● **Source text**

Posted on 04/15/2005 2:06:56 PM PDT by LaserLock
Did I get your extra points?
Old habits are hard to break aren't they .....
Clever -- and well done!
Thank yew.
The Anna Kournikova ad was better, but I didn't want to have to post a picture...
Indeed! I still capitalize the first two letters of variable names -- because variable names in AppleSoft Basic consisted of two aplha chars (but you could use additional following letters as mnemonics). And, of course, the first Apple //s were uppercase-only ...on 40-character lines...
7400, something ttl? 555, some kind of op-amp?
Since we are going to go way back, what is an ignatron? I think everyone is gone from here, too bad!
555 is a timer ... it was used a lot in the 70's and 80's
So much for the recently heralded end to Moore's Law...
"555, 556, whatever it takes"
220, 221, whatever it takes..... - Mr. Mom
Indium Phosphide and Indium Gallium Arsenide Linked to Cancer in Children
The first paragraph would read, "Presidential candidate Hillary Clinton related her concern for the children who are exposed to possible cancer causing chips in their Playstations..."
"7400, something ttl? 555, some kind of op-amp?"
perhaps you refer to the 741 Op Amp......
"So much for the recently heralded end to Moore's Law..."
yes, but every 18 months or so they get close to being half right......
Amusing how a thread about future ultrasupermegafast transistors degenerates into a "my transistors were slower than yours" old-timer's argument. :-)
And yes, I knew the 7400, 555, and still have the brown/yellow TI TTL book around here somewhere, plus a couple others, and recognize most of the covers shown in this thread. Recall stringing three 74xx type inverters in a loop just to see how fast it would oscillate (rate will come to me in a few days; pretty fast then, boring slow now).
Strictly speaking, Moore's Law only addressed physical size of transistors. That it works for speed, density, etc. is incidental.
Hardcover.
"In his original paper, Moore observed an exponential growth in the number of transistors per integrated circuit and predicted that this trend would continue."
It seems like he was talking about density to me, which has to correlate pretty closely with performance. Number of transistors per IC = higher performance.

● **Study material**
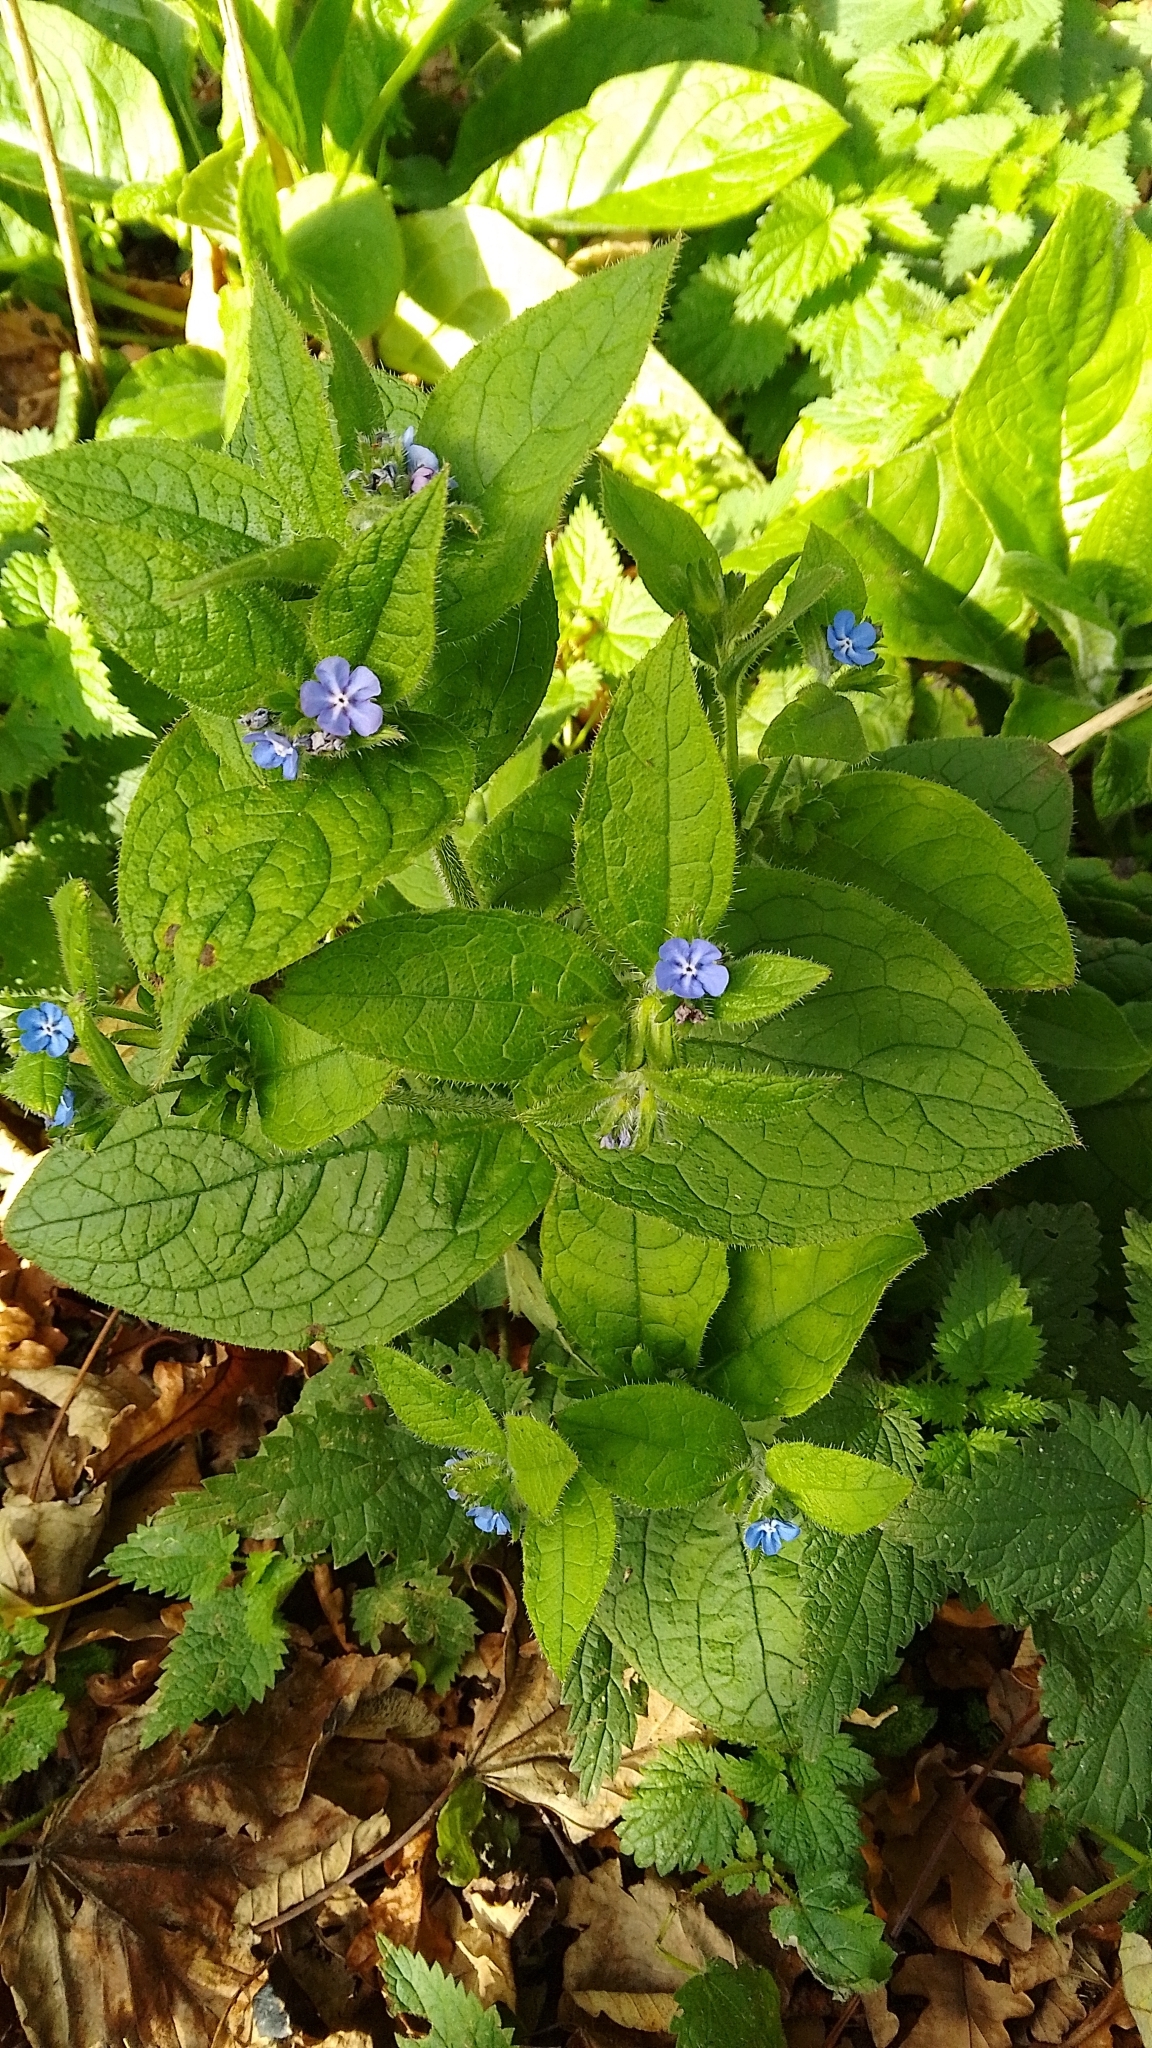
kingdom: Plantae
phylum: Tracheophyta
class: Magnoliopsida
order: Boraginales
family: Boraginaceae
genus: Pentaglottis
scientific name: Pentaglottis sempervirens
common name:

● **Required action**
Please write out the part of the forum thread from "Clever -- and" up to and including "uppercase-only ...on 40-character lines...", copying it word for word.

● **Your response**
Clever -- and well done!
Thank yew.
The Anna Kournikova ad was better, but I didn't want to have to post a picture...
Indeed! I still capitalize the first two letters of variable names -- because variable names in AppleSoft Basic consisted of two aplha chars (but you could use additional following letters as mnemonics). And, of course, the first Apple //s were uppercase-only ...on 40-character lines...